Unlike last year at this time when there was noise suggesting Philip Rivers wouldn't sign an extension, this year the Chargers have their signal-caller locked down through what will likely be his most productive remaining years.
Patrick Daugherty of Rotoworld ranks every team's quarterback situation each year, and he evaluates more than just which player he thinks is better: he also accounts for the relative age, history of injuries and other types of context to determine the best situations. Put simply, teams with a young franchise quarterback are going to rate higher than teams with an older one like the Chargers.

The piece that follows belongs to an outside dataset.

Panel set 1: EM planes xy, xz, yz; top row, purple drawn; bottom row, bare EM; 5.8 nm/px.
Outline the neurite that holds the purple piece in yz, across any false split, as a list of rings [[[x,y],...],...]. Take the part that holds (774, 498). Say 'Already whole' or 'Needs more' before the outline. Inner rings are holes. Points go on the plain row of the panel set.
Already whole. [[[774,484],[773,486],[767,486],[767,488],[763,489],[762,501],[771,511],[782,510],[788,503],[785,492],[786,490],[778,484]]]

This year, the Chargers moved up in the rankings from 16th to 12th, jumping the Ravens and Joe Flacco, the Dolphins and Ryan Tannehill, the Cowboys and Tony Romo, and the Vikings and Teddy Bridgewater. Anyway, here's what Patrick had to say about the 2016 Chargers:
By nearly every account, Philip Rivers remains in his prime. He’s averaged 4,519 yards and 31 touchdowns over his past three campaigns, and completed a dazzling 67.3 percent of his passes. If there’s a problem, it’s not necessarily Rivers’ age (34), but his wheezing finishes the past two seasons. In 2014, Rivers’ quarterback rating for games 1-8 was 109.9. 9-16? 79.2. It was the same story last year, with Rivers’ splits checking in at 102.1 and 84.6. Injury was to blame in 2014, but that’s not comforting for an aging signal caller. The issue last season was a hollowed-out supporting cast, something that should be improved by Travis Benjamin and better injury luck. In theory, Rivers is a prime suspect for a near-future collapse, but even with the 2014-15 fades, his recent numbers are impossible to ignore. Throw in a career that’s featured injury but zero missed games, and you have a well above average quarterback who will probably continue to cheat football death the next 2-3 years.

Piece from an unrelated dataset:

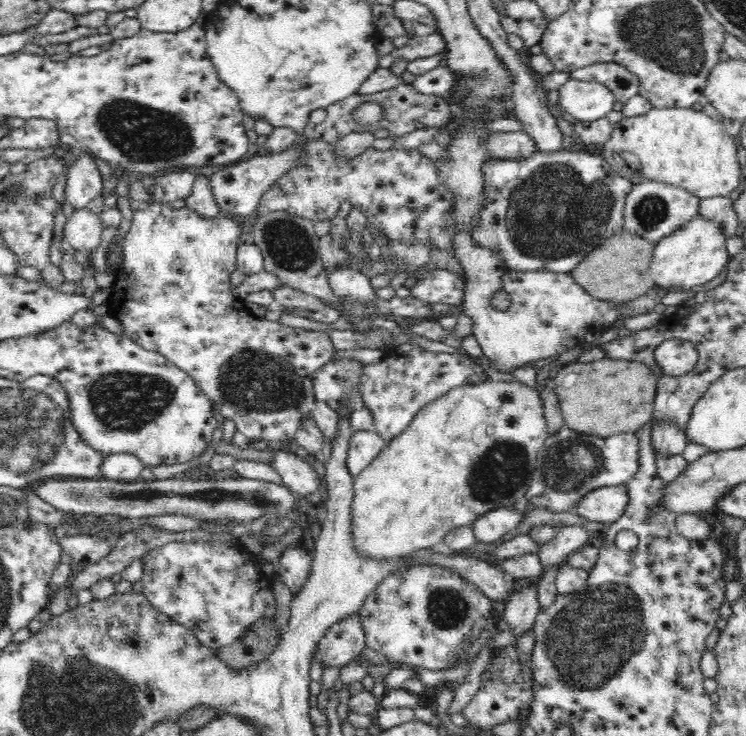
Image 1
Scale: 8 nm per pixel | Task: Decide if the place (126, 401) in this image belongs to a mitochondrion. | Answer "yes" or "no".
yes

While those are mostly kind words being thrown Rivers' way, I cannot help but think he is still being slightly undersold. Those late-season collapses (or wheezing finishes, as it were), have been precipitated by injuries that have largely been the result of incompetent line play in front of El Capitan. There is every reason to believe that with the addition of Matt Slauson (and the eventual release of Trevor Robinson) Rivers will be able to step up into the pocket in 2016. Few quarterbacks move as well in the pocket as Rivers, and few are quite as ill-suited to being flushed from said pocket. This year, there ought to be a non-collapsing pocket on more passing downs.
Also missing from this analysis, which again is largely positive, is the return of offensive coordinator Ken Whisenhunt, and presumably the return of the quick passing offense in which Rivers thrived three seasons ago. That quick-hitting short passing game will further cover for the weaknesses of the offensive line and further play into the strengths of the Chargers quarterback.
Now, obviously, Rivers' age is going to eventually become a concern. Great quarterbacks are great until they simply are not anymore (see: Manning, Peyton). But if you're willing to set aside the possibility that Rivers has reached the edge of the cliff this offseason, you cannot help but be optimistic about the Chargers' quarterback situation in 2016.
And, hey, there's always Zach Mettenberger sitting on the bench.